THE CURSE OF ROSALIE (aka The Harbinger) ** USA 2022 Dir: Will Klipstine. 114 mins
This film makes a point of saying that it uses people from Veteran Films a non-profit production company created to provide jobs for Veterans, Victims of Domestic Violence, and Native Americans. These people are employed in crew and cast to build a future for themselves. Worthy yes and this is going to upset some but are they good people for this film?The Curse Of Rosalie (2022) is a drain on the eyeballs and the brain with some limited positives.
The Curse Of Rosalie (2022) was also known as The Harbinger but amazingly it changed the title from that possible due to the infinitely more solid film of the same name by Andy Mitton. Firstly, you are saddled with a script that is filled with so many horror clichés from the evil rural kid genre that they make no sense. The script is convoluted to the point that the confessional scene where the plot is revealed takes the viewer for granted particularly the end regarding past events of Daniel (Will Klipstine).
The plot revolves around the Snyder family: insurance salesman dad Daniel (Will Klipstine) mum Theresa (Yes really the character name) played by Amanda MacDonald, and young daughter Rosalie (Madeleine McGraw). Rosalie was a happy child in this Norman Rockwell version of the rural American Family. Yes, the family laughs and giggles as they put cookie dough on their faces, chasing each other around the room in all its nauseating connotations. This culminates in probably one of the most irritatingly sugary songs ever in the history of the horror film that is sung by Daniel and Rosalie. The painful words even get billing in the credits in the music.

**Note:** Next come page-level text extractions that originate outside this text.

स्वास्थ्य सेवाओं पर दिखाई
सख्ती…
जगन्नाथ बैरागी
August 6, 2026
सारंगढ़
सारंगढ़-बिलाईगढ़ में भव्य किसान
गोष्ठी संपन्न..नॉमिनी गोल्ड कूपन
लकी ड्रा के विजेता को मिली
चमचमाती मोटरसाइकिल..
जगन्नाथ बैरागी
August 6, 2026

Rosalie now is a bitter staring child who announces at funerals that the dead is burning in hell. She kills other children’s pets when playing with them without remorse. The family relocates to the midwestern suburb where the neighbours are creepy with their excessive ‘we take care of our own.’ Daniel seeks spiritual help from a Native American seer called Floating Hawk (Irene Bedard). She gives him tea and tells him to bare himself to her about his past then which involves sacred burial grounds, giant keys, and evil-dispersing daggers. It is revealed that a Harbinger is among them making the locals commit suicide as that is the ultimate sin. The souls are collected by the Devil, yes Satan Himself. The deaths mount up and suddenly the goody townspeople blame the Snyder family and their moody kid. Suffice it to say the Harbinger plays a big role in this as we have a fight in rather a stylish crypt.
Hard to find positives in The Curse Of Rosalie (2022) as the direction in places is sluggish, and the actors are even below B grade but well-intentioned. The script that Director Will Klipstine co-wrote tries to do too much with too little so we just toss everything we can into a mix to see what sticks with people. Bright spots are the actors such as Steve Monroe as John Driscoll who is a hoot as a beer-drinking foreman neighbour and Diana Wilde as the happy almost maniacal neighbour Betty Goss who welcomes the Snyder’s by almost hitting them with her vehicle. Madeleine McGraw channels or tries to find her inner Wednesday Addams with some truly, cliché lines in a deadpan style that she must have had trouble not giggling at after.
The Curse Of Rosalie (2022) would have been so cool as a comic satire with all the colours outside compared with the drab furnishing in the Snyder home. Some of the people employed could go onto better things after all a young Rob Bottin was on the effects crew for Humanoids From The Deep (1980). Some of the actors hit the notes with those over-the-top bits however the film gets bogged down doing too much with too little. Please leave that wretched song in the pro tools delete bin.